Бывали черточки и похуже. Узнав от него о рано умершем сыне Коле, придумала себе брата, тоже Колю, тоже рано умершего. И не то страшно, что придумала, а то, что говорила о нем со слезами на глазах. О том, что никакого брата не было, Энэн узнал потом из слов самой же Майки:
— У мамы, кроме меня, других детей никогда не было.
— А Коля? — спросил Энэн.
Она удивилась, начисто забыв сочиненного брата, а сообразив, вывернулась, быстро перевела Колю в двоюродные. Вообще не затрудняла себя хитросплетениями, на авось громоздила выдумку на выдумку, не заботясь об их внутренней связи. Это опять-таки была черта ребячья, птичья, чем-то даже трогательная.
Все это о Майке он знал и раньше. Почему же теперь его так поразила выдумка с уроками пения? Пожалуй, потому, что это был обман не внезапный, а длительный, не эпизод, а система. Отнести его к категории детских выдумок было трудно.
А в сущности, почему нет? Детское легкомыслие было и в этой системе. Она не была даже внутреннее скреплена. Ведь знала же Майка, что он знаком с Варварой Владиславовной, что в любую минуту обман может открыться? Знала, но это ее не беспокоило. Она жила данной минутой, без мысли о будущем. Он, привыкший всегда обдумывать свои поступки, строить мысленно все «деревья» их возможных последствий, понять этого не мог. А был ли он прав?
Мучительно пытаясь поставить себя на место Майки, понять ее психологию, он мысленно сконструировал ее беспечный, мотыльковый, непрочный внутренний мир и понял, что она лгала, в сущности, безгрешно — лгала как поет птица. А его собственное фанатическое отвращение ко лжи — не предрассудок ли это? Не результат ли воспитания, строгого, традиционного, с детства вколотившего в его сознание заповедь «не лги»? Жизнь учит, что хочешь не хочешь — лгать все равно приходится. Одним больше, другим меньше. Одни от этого страдают, другие нет — вот и вся разница.
Есть французская поговорка «все понять — значит, все простить». Кажется, он понял Майку. И, безусловно, простил. Когда она забежала на другой день, искренно обеспокоенная его болезнью, был растроган. Вопроса об уроках пения решил не касаться. Все шло по-прежнему. По-прежнему переходил из рук в руки конверт с деньгами, звучало беглое «спасибо». В Майкином репертуаре появлялись новые арии — может быть, сама, может быть, с другим педагогом, но она, безусловно, работала, шла вперед. В конце концов обман с уроками пения был прощен и почти забыт.

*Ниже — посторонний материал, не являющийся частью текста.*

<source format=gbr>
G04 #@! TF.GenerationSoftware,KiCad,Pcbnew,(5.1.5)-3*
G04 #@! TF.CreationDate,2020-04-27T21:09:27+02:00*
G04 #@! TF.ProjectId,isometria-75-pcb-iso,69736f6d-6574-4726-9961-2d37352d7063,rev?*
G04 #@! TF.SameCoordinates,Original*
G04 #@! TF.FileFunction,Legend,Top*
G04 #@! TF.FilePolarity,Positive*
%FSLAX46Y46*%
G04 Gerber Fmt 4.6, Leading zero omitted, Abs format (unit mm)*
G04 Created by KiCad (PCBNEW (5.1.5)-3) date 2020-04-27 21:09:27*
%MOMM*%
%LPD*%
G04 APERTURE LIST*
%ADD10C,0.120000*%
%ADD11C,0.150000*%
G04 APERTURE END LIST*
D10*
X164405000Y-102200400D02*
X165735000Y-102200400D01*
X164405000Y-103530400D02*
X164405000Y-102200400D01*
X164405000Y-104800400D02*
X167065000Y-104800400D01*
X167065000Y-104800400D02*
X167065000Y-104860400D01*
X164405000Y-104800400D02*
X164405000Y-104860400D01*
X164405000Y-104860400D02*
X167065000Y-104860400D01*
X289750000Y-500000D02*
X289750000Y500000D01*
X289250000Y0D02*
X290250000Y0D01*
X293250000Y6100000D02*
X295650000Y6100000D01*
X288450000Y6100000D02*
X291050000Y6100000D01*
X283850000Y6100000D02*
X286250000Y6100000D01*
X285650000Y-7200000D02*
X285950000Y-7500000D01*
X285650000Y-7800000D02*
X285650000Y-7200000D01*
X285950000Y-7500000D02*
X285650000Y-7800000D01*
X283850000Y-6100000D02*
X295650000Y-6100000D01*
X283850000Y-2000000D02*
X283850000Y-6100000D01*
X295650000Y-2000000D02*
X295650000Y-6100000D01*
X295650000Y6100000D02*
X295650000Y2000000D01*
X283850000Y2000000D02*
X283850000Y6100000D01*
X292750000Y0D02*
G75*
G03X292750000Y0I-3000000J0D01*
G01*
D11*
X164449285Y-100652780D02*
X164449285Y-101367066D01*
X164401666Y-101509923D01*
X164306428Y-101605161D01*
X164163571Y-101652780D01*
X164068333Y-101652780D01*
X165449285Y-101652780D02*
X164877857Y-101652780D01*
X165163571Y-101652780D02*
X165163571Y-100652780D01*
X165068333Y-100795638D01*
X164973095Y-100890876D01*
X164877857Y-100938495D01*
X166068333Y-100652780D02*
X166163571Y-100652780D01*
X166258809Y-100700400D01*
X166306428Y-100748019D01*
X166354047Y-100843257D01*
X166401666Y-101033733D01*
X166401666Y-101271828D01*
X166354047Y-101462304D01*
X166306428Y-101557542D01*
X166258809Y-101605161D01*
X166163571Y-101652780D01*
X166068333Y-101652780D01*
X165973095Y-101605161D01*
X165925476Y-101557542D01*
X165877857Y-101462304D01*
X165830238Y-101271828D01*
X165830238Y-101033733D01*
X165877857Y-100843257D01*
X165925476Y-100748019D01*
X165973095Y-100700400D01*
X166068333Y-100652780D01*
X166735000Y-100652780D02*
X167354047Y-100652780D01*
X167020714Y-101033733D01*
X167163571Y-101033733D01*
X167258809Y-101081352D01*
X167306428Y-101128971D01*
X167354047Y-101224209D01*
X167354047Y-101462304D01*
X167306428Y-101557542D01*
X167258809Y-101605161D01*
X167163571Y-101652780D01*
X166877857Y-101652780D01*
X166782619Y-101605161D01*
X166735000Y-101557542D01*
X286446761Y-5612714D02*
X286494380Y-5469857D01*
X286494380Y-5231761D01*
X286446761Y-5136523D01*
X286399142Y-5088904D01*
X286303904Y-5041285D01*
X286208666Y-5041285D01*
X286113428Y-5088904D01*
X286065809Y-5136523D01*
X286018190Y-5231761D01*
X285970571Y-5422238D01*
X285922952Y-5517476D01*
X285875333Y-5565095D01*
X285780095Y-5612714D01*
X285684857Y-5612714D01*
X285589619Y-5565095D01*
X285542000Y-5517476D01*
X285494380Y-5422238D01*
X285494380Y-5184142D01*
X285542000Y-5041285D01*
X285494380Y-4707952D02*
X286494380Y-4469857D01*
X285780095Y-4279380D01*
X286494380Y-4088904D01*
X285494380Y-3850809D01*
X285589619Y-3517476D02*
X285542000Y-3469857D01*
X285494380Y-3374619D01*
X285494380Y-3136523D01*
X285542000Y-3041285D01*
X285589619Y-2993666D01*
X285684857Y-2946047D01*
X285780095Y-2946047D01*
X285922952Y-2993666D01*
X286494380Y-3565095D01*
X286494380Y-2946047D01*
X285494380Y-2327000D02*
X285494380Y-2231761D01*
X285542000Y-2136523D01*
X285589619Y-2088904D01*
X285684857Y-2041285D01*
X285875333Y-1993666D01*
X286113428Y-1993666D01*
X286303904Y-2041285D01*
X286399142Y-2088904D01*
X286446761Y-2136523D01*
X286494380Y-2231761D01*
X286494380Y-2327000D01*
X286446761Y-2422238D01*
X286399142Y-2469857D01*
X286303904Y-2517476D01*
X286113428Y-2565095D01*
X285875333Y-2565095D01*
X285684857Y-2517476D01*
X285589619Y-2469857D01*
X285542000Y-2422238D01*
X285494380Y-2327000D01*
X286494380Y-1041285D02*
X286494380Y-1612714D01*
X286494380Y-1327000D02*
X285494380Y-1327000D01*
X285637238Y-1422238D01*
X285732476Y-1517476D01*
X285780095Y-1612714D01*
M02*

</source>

Куда серьезнее был случай, когда Энэн, войдя в свой кабинет, застал Майку спешно задвигающей ящик стола, где он хранил деньги, конечно, несчитаные. Нежно вспыхнувшие щеки, невинные глаза: «Я искала…» Он не дослушал, что она искала, вышел, пил воду.

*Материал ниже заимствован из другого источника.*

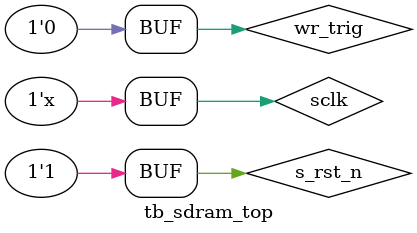
<source format=v>
`timescale   1ns/1ns
module tb_sdram_top();

reg					sclk;
reg					s_rst_n;

wire 				sdram_clk	;	
wire 				sdram_cke	;
wire 				sdram_cs_n	;
wire 				sdram_cas_n	;
wire 				sdram_ras_n	;
wire 				sdram_we_n	;
wire 	[  1:0]		sdram_bank	;
wire 	[11:0]		sdram_addr	;
wire 	[  1:0]		sdram_dqm	;
wire 	[15:0]		sdram_dq	;

reg					wr_trig		;
initial begin
	wr_trig	<=	0;
	#205000
	wr_trig	<=	1;
	#20
	wr_trig	<=	0;

end


initial begin
	sclk		=		1;
	s_rst_n	=		0;
	#100
	s_rst_n	<=		1;
end

always #10 sclk	=	~sclk;

defparam sdram_model_plus_inst.addr_bits 		=	12;
defparam sdram_model_plus_inst.data_bits 		= 	16;
defparam sdram_model_plus_inst.col_bits  		=	9;
defparam sdram_model_plus_inst.mem_sizes 	= 	2*1024*1024;		//2M

sdram_top	sdram_top_inst(
	.sclk			(sclk			),
	.s_rst_n		(s_rst_n		),
	// SDRAM Interfaces
	.sdram_clk	(sdram_clk	),
	.sdram_cke	(sdram_cke	),
	.sdram_cs_n	(sdram_cs_n	),
	.sdram_cas_n	(sdram_cas_n	),
	.sdram_ras_n	(sdram_ras_n	),
	.sdram_we_n	(sdram_we_n	),
	.sdram_bank	(sdram_bank	),
	.sdram_addr	(sdram_addr	),
	.sdram_dqm	(sdram_dqm	),
	.sdram_dq	(sdram_dq	),
	.wr_trig		(wr_trig		)
);

sdram_model_plus	sdram_model_plus_inst (
	.Dq				(sdram_dq	), 
	.Addr			(sdram_addr	), 
	.Ba				(sdram_bank	), 
	.Clk				(sdram_clk	), 
	.Cke				(sdram_cke	), 
	.Cs_n			(sdram_cs_n	), 
	.Ras_n			(sdram_ras_n	), 
	.Cas_n			(sdram_cas_n	), 
	.We_n			(sdram_we_n	), 
	.Dqm			(sdram_dqm	),
	.Debug                    (1'b1		)
);
endmodule

</source>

Вот это был не толчок — удар. Видно, заповедь «не укради» была в него вколочена крепче, чем «не лги». Но и тут он пытался чем-то оправдать Майку. Зачем не дослушал? Может быть, не за деньгами полезла она в этот ящик? Может быть, просто из любопытства? «Я искала…» Может быть, искала какие-то бумаги, интересуясь его внутренним миром? Нет, не может быть. До его внутреннего мира ей явно дела не было. А если брала деньги, то почему, зачем? Неужели он не дал бы ей, если бы она попросила? Он бы все ей отдал, все. Почему же не попросила? Не хотела унижаться? Вряд ли.
Понять он не мог. Не понял, но простил. Он не разлюбил Майку, но между той частью души, где он любил, и той, где не понимал, как будто выросла стенка.